SUPPLIED MATERIAL ::
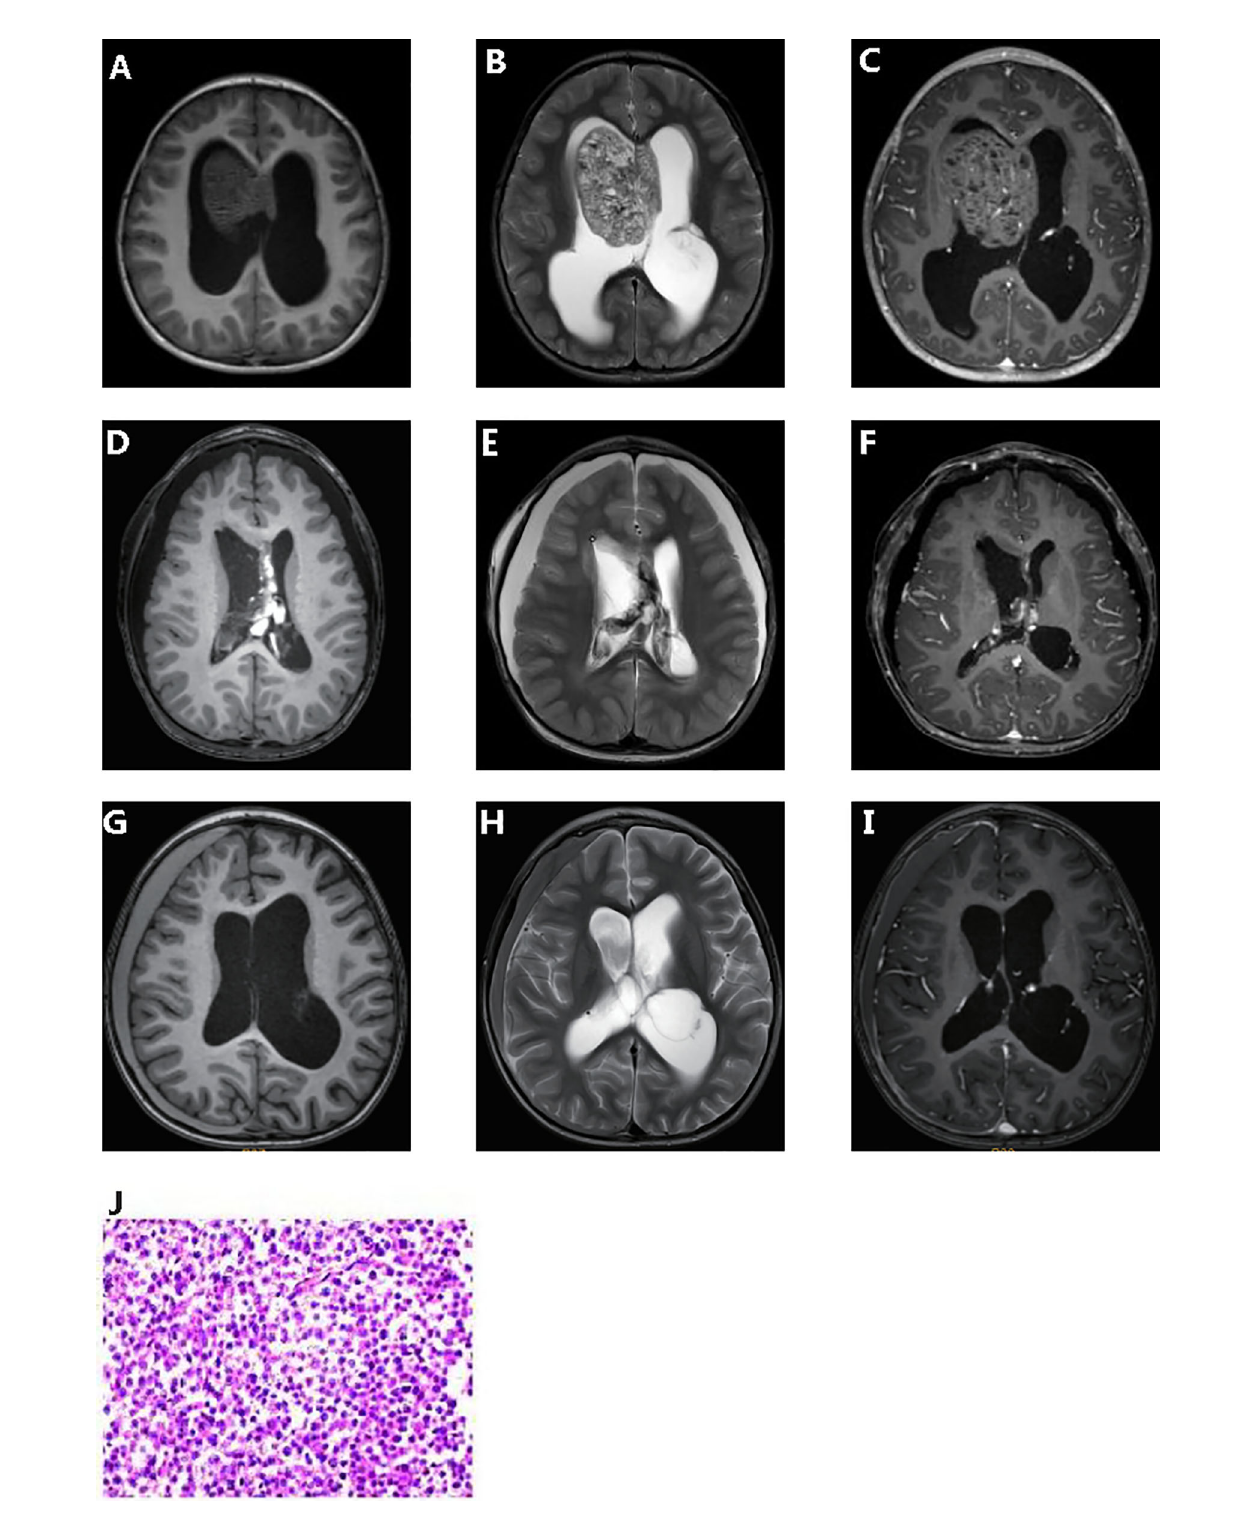
FIGURE 1 | Clinicopathologic features of patient. Pre-operative T1-weighted (A) and T2- weighted (B) dynamic contrast enhanced MRI (C) . Post-operative T1-weighted (D) and T2- weighted (E) dynamic contrast enhanced MRI (F) . 5 months post-operative T1-weighted (G) and T2- weighted (H) dynamic contrast enhanced MRI (I) . Hematoxylin and eosin (J)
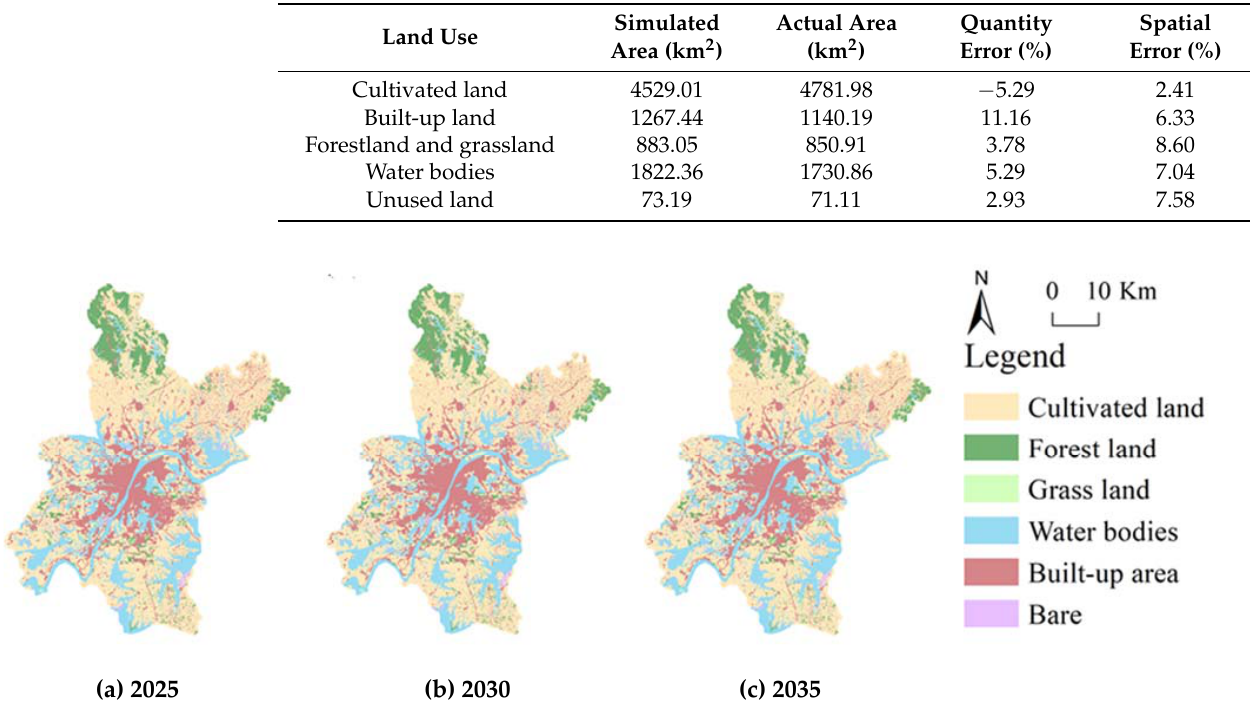
Table 2. Analysis of land-use simulation errors of Wuhan City in 2020.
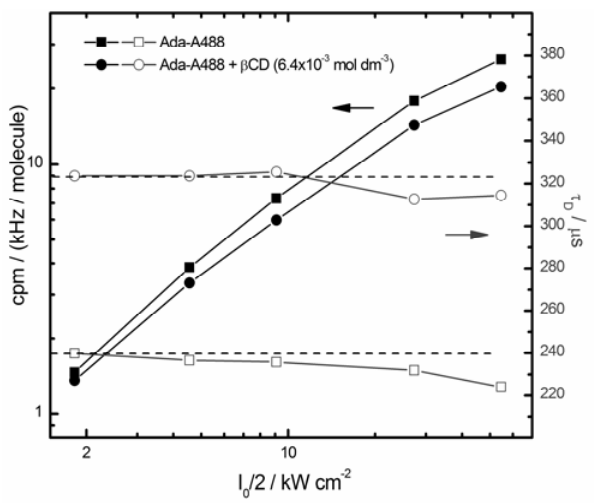
Figure 3. Power series of the FCS signal of Ada-A488 in aqueous solution (squares, [ β CD] = 0 mol dm -3 ) and at high concentration of β CD (circles, 0 [ β CD] = 6.4 × 10 -3 mol dm -3 ). [Ada-A488] ≈ 10 -9 mol dm -3 ). Left scale, filled symbols: 0 count rate per single Ada-A488 molecule. Right scale, open symbols: diffusion time of Ada-A488. All data obtained from FCS correlation curves similar to those shown in Figure 4 at different excitation irradiances. Counts per molecule (cpm) is the total detected fluorescence count rate divided by the mean number of molecules in the focus N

WORK TO COMPLETE :: Each line of the material needs to be given again exactly, without any of its pictures.

WRITTEN REPLY ::
FIGURE 1 | Clinicopathologic features of patient. Pre-operative T1-weighted (A) and T2- weighted (B) dynamic contrast enhanced MRI (C) . Post-operative T1-weighted (D) and T2- weighted (E) dynamic contrast enhanced MRI (F) . 5 months post-operative T1-weighted (G) and T2- weighted (H) dynamic contrast enhanced MRI (I) . Hematoxylin and eosin (J)
Table 2. Analysis of land-use simulation errors of Wuhan City in 2020.
Figure 3. Power series of the FCS signal of Ada-A488 in aqueous solution (squares, [ β CD] = 0 mol dm -3 ) and at high concentration of β CD (circles, 0 [ β CD] = 6.4 × 10 -3 mol dm -3 ). [Ada-A488] ≈ 10 -9 mol dm -3 ). Left scale, filled symbols: 0 count rate per single Ada-A488 molecule. Right scale, open symbols: diffusion time of Ada-A488. All data obtained from FCS correlation curves similar to those shown in Figure 4 at different excitation irradiances. Counts per molecule (cpm) is the total detected fluorescence count rate divided by the mean number of molecules in the focus N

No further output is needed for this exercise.